Ya nunca dejamos de frecuentarnos, encontrándonos casi todos los veranos en la ciudad de México o en congresos en Chicago, Austin o Guadalajara. El profesor que parecía no tomarse en serio era una figura legendaria en esos eventos solemnes, donde formulaba preguntas provocadoras e irreverentes (estudiantes doctorales y vacas sagradas recibían el mismo tratamiento) que sin embargo se dirigían al corazón de la cuestión, ayudándonos a mirarla baja una nueva luz.
Era el tipo más generoso que he conocido. En más de una ocasión me hospedé en su departamento en República de Cuba en mis tiempos de estudiante sin un quinto (no creo que yo fuera especial, muchos fuimos beneficiarios de esa generosidad), y escribí varias páginas de mi tesis en su biblioteca, amparado por sus libros. Era aún más generoso con su tiempo y sus ideas, que estoy seguro cobrarán nueva vida entre sus lectores, alumnos y amigos. Tenía una sed inacabable de vida, lecturas, viajes y placeres, y un desprecio profundo hacia las hipocresías, mezquindades y corrupciones que plagan la vida académica y que más de una vez sufrió.
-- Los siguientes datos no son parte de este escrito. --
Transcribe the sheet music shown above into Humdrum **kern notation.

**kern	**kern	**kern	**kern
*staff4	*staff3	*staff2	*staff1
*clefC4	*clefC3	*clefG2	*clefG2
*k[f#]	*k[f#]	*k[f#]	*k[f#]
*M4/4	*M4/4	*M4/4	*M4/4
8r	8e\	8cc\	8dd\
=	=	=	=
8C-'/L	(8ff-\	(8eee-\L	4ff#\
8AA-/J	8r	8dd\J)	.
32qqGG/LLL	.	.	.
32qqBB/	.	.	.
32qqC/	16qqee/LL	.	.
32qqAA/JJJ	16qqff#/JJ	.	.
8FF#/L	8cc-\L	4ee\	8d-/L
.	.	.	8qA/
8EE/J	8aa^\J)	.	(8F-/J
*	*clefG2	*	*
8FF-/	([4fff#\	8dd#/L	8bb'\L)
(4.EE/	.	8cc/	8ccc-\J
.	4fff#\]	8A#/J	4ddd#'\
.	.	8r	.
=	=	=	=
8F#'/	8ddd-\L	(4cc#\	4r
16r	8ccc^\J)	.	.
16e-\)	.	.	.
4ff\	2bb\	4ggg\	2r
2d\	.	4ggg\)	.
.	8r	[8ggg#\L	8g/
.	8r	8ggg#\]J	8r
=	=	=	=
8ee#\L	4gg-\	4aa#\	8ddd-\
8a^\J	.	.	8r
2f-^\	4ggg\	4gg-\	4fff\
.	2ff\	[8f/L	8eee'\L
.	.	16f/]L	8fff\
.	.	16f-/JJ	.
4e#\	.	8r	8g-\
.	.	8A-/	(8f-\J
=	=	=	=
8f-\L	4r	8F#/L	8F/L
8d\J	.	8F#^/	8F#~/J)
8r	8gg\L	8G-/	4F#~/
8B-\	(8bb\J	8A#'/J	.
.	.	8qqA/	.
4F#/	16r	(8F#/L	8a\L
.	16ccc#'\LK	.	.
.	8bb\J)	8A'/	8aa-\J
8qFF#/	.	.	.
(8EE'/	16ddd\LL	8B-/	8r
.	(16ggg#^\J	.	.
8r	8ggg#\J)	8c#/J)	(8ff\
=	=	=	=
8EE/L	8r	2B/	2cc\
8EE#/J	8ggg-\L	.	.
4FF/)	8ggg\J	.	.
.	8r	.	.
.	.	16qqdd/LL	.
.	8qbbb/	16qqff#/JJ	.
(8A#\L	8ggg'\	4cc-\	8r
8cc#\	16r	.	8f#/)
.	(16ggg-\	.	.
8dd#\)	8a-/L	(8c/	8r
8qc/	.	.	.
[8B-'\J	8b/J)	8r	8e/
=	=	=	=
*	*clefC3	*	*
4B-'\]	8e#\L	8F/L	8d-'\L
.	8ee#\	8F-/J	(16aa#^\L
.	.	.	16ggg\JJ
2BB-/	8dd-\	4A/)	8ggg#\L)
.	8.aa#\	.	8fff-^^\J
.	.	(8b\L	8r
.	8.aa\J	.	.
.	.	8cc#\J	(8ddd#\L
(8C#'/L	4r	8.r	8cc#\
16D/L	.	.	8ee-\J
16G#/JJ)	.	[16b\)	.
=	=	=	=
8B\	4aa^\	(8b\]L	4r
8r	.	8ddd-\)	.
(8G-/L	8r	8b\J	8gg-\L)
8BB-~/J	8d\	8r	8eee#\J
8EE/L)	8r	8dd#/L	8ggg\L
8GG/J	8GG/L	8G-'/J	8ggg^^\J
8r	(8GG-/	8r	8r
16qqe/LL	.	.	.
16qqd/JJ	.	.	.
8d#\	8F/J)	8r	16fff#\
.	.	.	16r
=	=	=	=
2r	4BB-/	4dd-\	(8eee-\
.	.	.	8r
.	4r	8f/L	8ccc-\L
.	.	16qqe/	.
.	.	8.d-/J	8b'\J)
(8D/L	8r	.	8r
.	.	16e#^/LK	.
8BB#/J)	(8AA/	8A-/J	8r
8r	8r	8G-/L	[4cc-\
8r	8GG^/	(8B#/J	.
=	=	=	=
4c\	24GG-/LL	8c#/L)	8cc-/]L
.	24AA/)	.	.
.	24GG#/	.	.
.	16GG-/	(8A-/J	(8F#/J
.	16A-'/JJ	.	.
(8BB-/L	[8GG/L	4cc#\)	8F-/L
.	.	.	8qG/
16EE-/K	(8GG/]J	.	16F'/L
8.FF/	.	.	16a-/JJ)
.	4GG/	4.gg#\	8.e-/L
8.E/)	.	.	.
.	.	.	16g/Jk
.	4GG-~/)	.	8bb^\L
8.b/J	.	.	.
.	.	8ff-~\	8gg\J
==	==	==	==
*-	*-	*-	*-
Nos vimos por última vez en Austin en marzo de 2020, unos días antes de que el mundo cambiara. El mundo cambió, me escribió en uno de sus últimos correos, cuando me contó de su enfermedad y sus estragos. El mundo de quienes lo conocimos y lo queremos cambió también, es hoy más pobre sin su generosidad e inteligencia. Descansa en paz, querido Luis, que germinen las muchas semillas que en tu vida y tus textos sembraste.